[Source data]

- - - - - - -

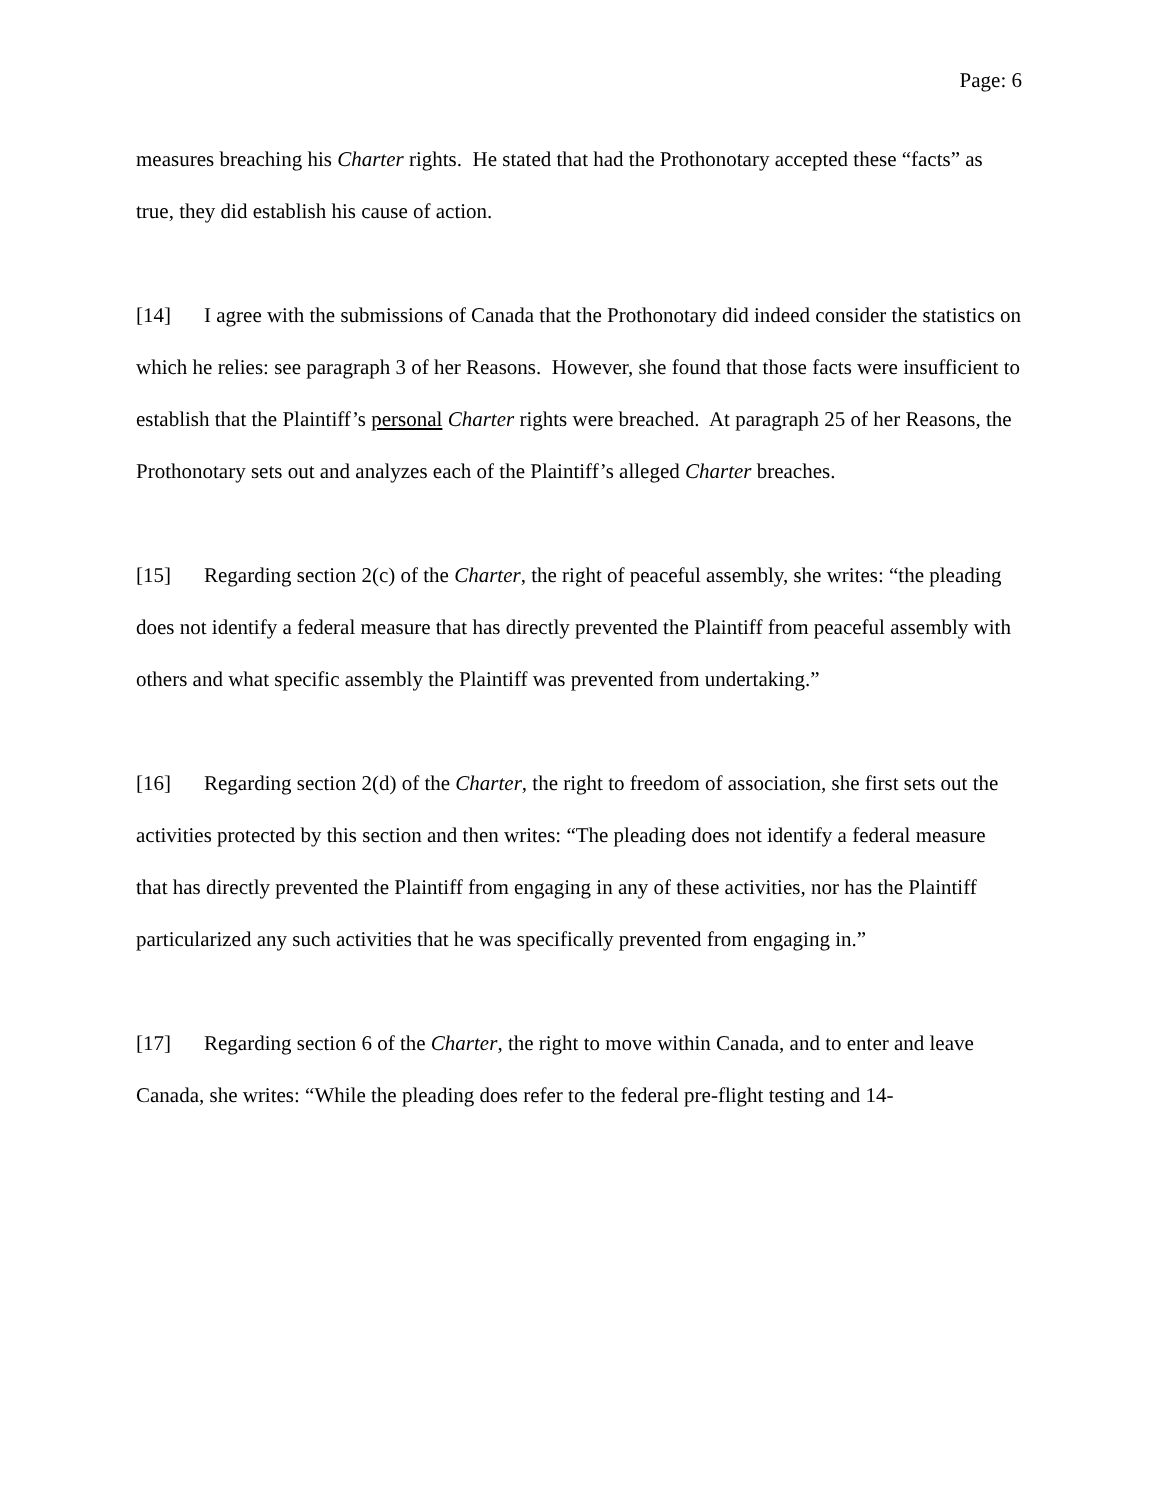Page: 6
measures breaching his Charter rights. He stated that had the Prothonotary accepted these “facts” as true, they did establish his cause of action.
[14] I agree with the submissions of Canada that the Prothonotary did indeed consider the statistics on which he relies: see paragraph 3 of her Reasons. However, she found that those facts were insufficient to establish that the Plaintiff’s personal Charter rights were breached. At paragraph 25 of her Reasons, the Prothonotary sets out and analyzes each of the Plaintiff’s alleged Charter breaches.
[15] Regarding section 2(c) of the Charter, the right of peaceful assembly, she writes: “the pleading does not identify a federal measure that has directly prevented the Plaintiff from peaceful assembly with others and what specific assembly the Plaintiff was prevented from undertaking.”
[16] Regarding section 2(d) of the Charter, the right to freedom of association, she first sets out the activities protected by this section and then writes: “The pleading does not identify a federal measure that has directly prevented the Plaintiff from engaging in any of these activities, nor has the Plaintiff particularized any such activities that he was specifically prevented from engaging in.”
[17] Regarding section 6 of the Charter, the right to move within Canada, and to enter and leave Canada, she writes: “While the pleading does refer to the federal pre-flight testing and 14-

- - - - - - -

Work task: For this exercise, output the records exactly but omit their pictures.

Written answer:
Page: 6
measures breaching his Charter rights. He stated that had the Prothonotary accepted these “facts” as true, they did establish his cause of action.
[14] I agree with the submissions of Canada that the Prothonotary did indeed consider the statistics on which he relies: see paragraph 3 of her Reasons. However, she found that those facts were insufficient to establish that the Plaintiff’s personal Charter rights were breached. At paragraph 25 of her Reasons, the Prothonotary sets out and analyzes each of the Plaintiff’s alleged Charter breaches.
[15] Regarding section 2(c) of the Charter, the right of peaceful assembly, she writes: “the pleading does not identify a federal measure that has directly prevented the Plaintiff from peaceful assembly with others and what specific assembly the Plaintiff was prevented from undertaking.”
[16] Regarding section 2(d) of the Charter, the right to freedom of association, she first sets out the activities protected by this section and then writes: “The pleading does not identify a federal measure that has directly prevented the Plaintiff from engaging in any of these activities, nor has the Plaintiff particularized any such activities that he was specifically prevented from engaging in.”
[17] Regarding section 6 of the Charter, the right to move within Canada, and to enter and leave Canada, she writes: “While the pleading does refer to the federal pre-flight testing and 14-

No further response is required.